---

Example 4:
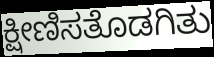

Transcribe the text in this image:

ಕ್ಷೀಣಿಸತೊಡಗಿತು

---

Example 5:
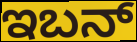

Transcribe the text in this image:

ಇಬನ್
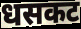
धसकट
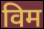
विम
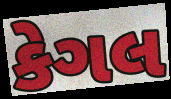
કેગલ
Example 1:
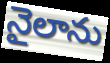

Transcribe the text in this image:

నైలాను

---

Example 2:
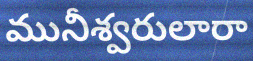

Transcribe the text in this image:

మునీశ్వరులారా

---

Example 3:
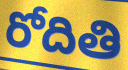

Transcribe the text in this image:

రోదితి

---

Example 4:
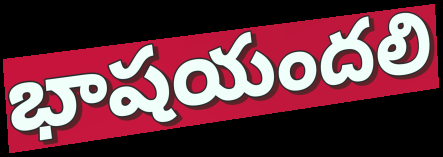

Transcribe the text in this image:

భాషయందలి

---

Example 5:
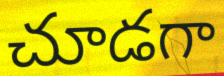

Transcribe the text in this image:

చూడగా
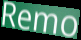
------
WHAT YOU HAVE TO DO - Can you rewrite all of the lines above with "this image" replaced by "this picture" and nothing else changed? Leave the pictures out of your answer.

FINISHED EXERCISE -
---

Example 4:

Transcribe the text in this picture:

ಕ್ಷೀಣಿಸತೊಡಗಿತು

---

Example 5:

Transcribe the text in this picture:

ಇಬನ್
धसकट
विम
કેગલ
Example 1:

Transcribe the text in this picture:

నైలాను

---

Example 2:

Transcribe the text in this picture:

మునీశ్వరులారా

---

Example 3:

Transcribe the text in this picture:

రోదితి

---

Example 4:

Transcribe the text in this picture:

భాషయందలి

---

Example 5:

Transcribe the text in this picture:

చూడగా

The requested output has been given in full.